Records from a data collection
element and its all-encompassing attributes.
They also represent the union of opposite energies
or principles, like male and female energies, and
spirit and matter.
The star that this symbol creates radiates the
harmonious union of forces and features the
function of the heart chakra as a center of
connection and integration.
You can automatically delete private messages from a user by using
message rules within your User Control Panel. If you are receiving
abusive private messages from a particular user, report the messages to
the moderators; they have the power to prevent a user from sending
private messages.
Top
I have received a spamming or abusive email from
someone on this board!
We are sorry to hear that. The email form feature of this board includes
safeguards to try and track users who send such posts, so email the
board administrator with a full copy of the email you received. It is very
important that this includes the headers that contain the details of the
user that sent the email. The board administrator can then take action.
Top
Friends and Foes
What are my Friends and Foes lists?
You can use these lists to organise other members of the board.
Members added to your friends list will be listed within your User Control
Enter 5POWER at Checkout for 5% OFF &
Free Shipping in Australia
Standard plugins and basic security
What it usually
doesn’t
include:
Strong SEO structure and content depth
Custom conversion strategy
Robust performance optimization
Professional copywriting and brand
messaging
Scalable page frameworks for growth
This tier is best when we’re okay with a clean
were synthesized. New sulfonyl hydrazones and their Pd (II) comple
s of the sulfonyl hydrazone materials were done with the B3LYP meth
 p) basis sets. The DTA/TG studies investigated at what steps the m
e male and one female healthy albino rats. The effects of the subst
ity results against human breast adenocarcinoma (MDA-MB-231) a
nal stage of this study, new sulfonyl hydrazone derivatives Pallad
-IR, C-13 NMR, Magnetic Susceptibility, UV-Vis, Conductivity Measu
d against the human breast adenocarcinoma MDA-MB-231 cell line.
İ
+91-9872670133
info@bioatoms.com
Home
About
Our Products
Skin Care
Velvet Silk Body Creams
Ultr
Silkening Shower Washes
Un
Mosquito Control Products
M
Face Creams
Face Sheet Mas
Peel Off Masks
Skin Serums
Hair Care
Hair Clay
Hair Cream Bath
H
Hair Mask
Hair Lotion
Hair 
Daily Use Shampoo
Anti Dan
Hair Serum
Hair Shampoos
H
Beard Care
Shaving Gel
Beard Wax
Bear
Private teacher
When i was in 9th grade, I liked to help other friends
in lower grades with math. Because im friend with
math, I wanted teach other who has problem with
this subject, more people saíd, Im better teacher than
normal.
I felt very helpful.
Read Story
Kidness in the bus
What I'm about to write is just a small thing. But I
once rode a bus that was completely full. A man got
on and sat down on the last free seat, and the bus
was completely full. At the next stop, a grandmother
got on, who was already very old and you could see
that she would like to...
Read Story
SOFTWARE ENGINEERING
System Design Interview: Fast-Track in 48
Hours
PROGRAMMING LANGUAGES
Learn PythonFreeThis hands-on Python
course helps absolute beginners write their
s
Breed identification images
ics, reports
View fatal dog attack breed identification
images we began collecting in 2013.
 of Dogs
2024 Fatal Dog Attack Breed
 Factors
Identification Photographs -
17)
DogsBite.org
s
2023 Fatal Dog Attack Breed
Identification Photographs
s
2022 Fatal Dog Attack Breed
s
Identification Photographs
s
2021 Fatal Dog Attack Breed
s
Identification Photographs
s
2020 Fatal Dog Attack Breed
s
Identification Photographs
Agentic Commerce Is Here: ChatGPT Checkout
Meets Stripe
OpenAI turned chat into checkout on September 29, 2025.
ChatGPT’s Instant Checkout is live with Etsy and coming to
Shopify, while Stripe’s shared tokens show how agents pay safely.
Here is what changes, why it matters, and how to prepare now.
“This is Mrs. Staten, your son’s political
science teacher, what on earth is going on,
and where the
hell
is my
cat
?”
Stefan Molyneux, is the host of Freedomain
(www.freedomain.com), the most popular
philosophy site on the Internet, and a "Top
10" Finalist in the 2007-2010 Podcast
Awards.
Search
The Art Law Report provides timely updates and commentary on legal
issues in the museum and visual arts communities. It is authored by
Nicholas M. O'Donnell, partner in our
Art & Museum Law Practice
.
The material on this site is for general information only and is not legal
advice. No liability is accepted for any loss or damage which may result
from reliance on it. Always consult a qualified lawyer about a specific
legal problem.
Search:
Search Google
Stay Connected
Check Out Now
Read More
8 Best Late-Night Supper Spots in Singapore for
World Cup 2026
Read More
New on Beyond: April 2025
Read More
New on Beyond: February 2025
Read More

ACTIVITY
Output an exact copy of the lines beginning at the one that holds "System Design Interview: Fast-Track in 48" and running through the final line of the records.

OUTPUT FOR THIS TASK
System Design Interview: Fast-Track in 48
Hours
PROGRAMMING LANGUAGES
Learn PythonFreeThis hands-on Python
course helps absolute beginners write their
s
Breed identification images
ics, reports
View fatal dog attack breed identification
images we began collecting in 2013.
 of Dogs
2024 Fatal Dog Attack Breed
 Factors
Identification Photographs -
17)
DogsBite.org
s
2023 Fatal Dog Attack Breed
Identification Photographs
s
2022 Fatal Dog Attack Breed
s
Identification Photographs
s
2021 Fatal Dog Attack Breed
s
Identification Photographs
s
2020 Fatal Dog Attack Breed
s
Identification Photographs
Agentic Commerce Is Here: ChatGPT Checkout
Meets Stripe
OpenAI turned chat into checkout on September 29, 2025.
ChatGPT’s Instant Checkout is live with Etsy and coming to
Shopify, while Stripe’s shared tokens show how agents pay safely.
Here is what changes, why it matters, and how to prepare now.
“This is Mrs. Staten, your son’s political
science teacher, what on earth is going on,
and where the
hell
is my
cat
?”
Stefan Molyneux, is the host of Freedomain
(www.freedomain.com), the most popular
philosophy site on the Internet, and a "Top
10" Finalist in the 2007-2010 Podcast
Awards.
Search
The Art Law Report provides timely updates and commentary on legal
issues in the museum and visual arts communities. It is authored by
Nicholas M. O'Donnell, partner in our
Art & Museum Law Practice
.
The material on this site is for general information only and is not legal
advice. No liability is accepted for any loss or damage which may result
from reliance on it. Always consult a qualified lawyer about a specific
legal problem.
Search:
Search Google
Stay Connected
Check Out Now
Read More
8 Best Late-Night Supper Spots in Singapore for
World Cup 2026
Read More
New on Beyond: April 2025
Read More
New on Beyond: February 2025
Read More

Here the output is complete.